Renae Barker, law lecturer, argues that impinging on Muslim personal liberties of a woman’s right to choose how she dresses is nothing but racist baiting by vocal politicians:
While some supporters of Islamic State may wear the burqa, it does not necessarily follow that the two issues are linked. The attempts by [minister & politicians] Nile, Bernardi and Lambie to draw a link are little more than a dog whistle to the frightened and intolerant.”
As political blogger Greg Jericho writes: what if “the government worried more about women hitting the glass ceiling rather than putting certain women behind glass”?
Team Australia: Racist Rhetoric
On Thursday the Government announced it would ban Muslim women wearing “face covering” from visiting the public galleries at the Australian Parliament. Instead these Australian women would be kept behind glass. After a public outcry (seems the Government overstepped its acceptable level of racism), Prime Minister Tony Abbott had to withdraw support for this ridiculous ruling. What led up to this? It’s all tied into Australian Prime Minister Tony Abbott’s rhetoric of “Team Australia,” a campaign based on exclusionary notions of national belonging which is being used to push his Government’s agenda.
The “Team Australia” phrase is used to convey the draconian idea that all Australians should be more like right-wing Anglo-Australians. It’s a phrase that’s used as a proxy for anyone criticising the Government’s policies on the Budget, security, asylum seekers and more recently on his “ban the burqa” scaremongering. The rhetoric of “Team Australia” obscures real issues (inequitable social welfare; laws that take away freedom of the press). If you disagree with the Government, you must not be part of Team Australia, or to put it another way, you are “UnAustralian” and therefore a threat to the state.

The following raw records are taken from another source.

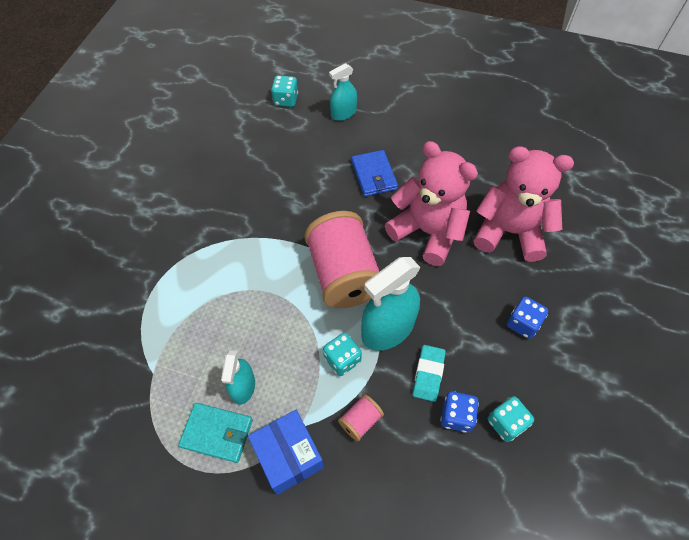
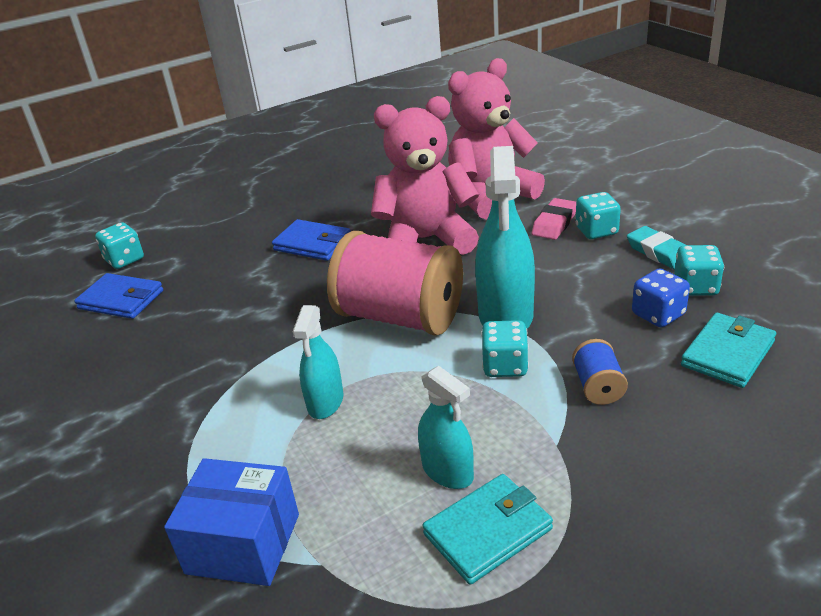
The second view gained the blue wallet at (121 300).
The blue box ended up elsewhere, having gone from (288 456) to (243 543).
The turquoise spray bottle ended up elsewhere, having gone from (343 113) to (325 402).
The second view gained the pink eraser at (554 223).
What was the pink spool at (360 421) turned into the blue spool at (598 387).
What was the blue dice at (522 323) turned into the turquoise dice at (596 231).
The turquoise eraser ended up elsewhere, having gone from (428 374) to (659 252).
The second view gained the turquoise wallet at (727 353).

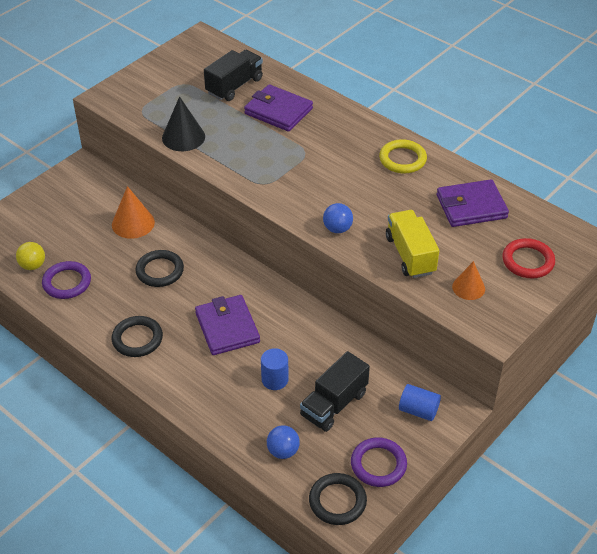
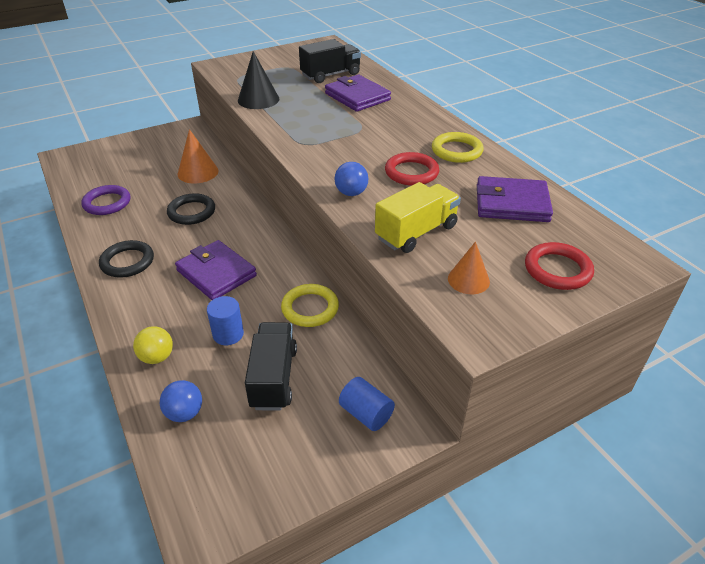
The yellow ball ended up elsewhere, having gone from (33 265) to (157 357).
The purple wallet at (227 328) ended up facing another way, 45 degrees counterclockwise from before.
The black truck at (334 404) ended up facing another way, 120 degrees clockwise from before.
The second view gained the yellow ring at (310 308).
The yellow truck at (410 255) ended up facing another way, 45 degrees clockwise from before.
The second view gained the red ring at (411 172).
The second view lost the black ring at (337 501).
The second view lost the purple ring at (378 464).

Most Muslim women wear the hijab. By trying to outlaw the burqa, the Government hopes to sneakily inch towards banning all Islamic dress, with the erroneous belief that this will make Muslim-Australians somehow “more” Australian. There are a couple of ironies. First, Australia reveres figures like Ned Kelly who wore a mask. Nun’s traditional dress is not being outlawed – funny that, given Abbott is a staunch Catholic. Children’s costumes aren’t being outlawed. Why is the freedom of dress a right for some Australians and not Others?
Second, the idea of restricting the dress of Australian-Muslims because this somehow reflects a lack of respect for the “Team Australia” spirit is wildly misguided. The biggest Muslim group is Australia-born and research shows that the majority of Muslims overwhelmingly support an Australian way of life, including in my own research.
Really though, it’s smoke and mirrors: by trying to whip up racist fear about Muslims, the Government draws attention away from its unpopular image and our nation’s most pressing political problems.
As lawyer and academic Waleed Aly argues:
“Now is when we find out what Team Australia really means. Now is when we discover if it’s designed to unify a diverse nation or to demonise the socially unpopular.”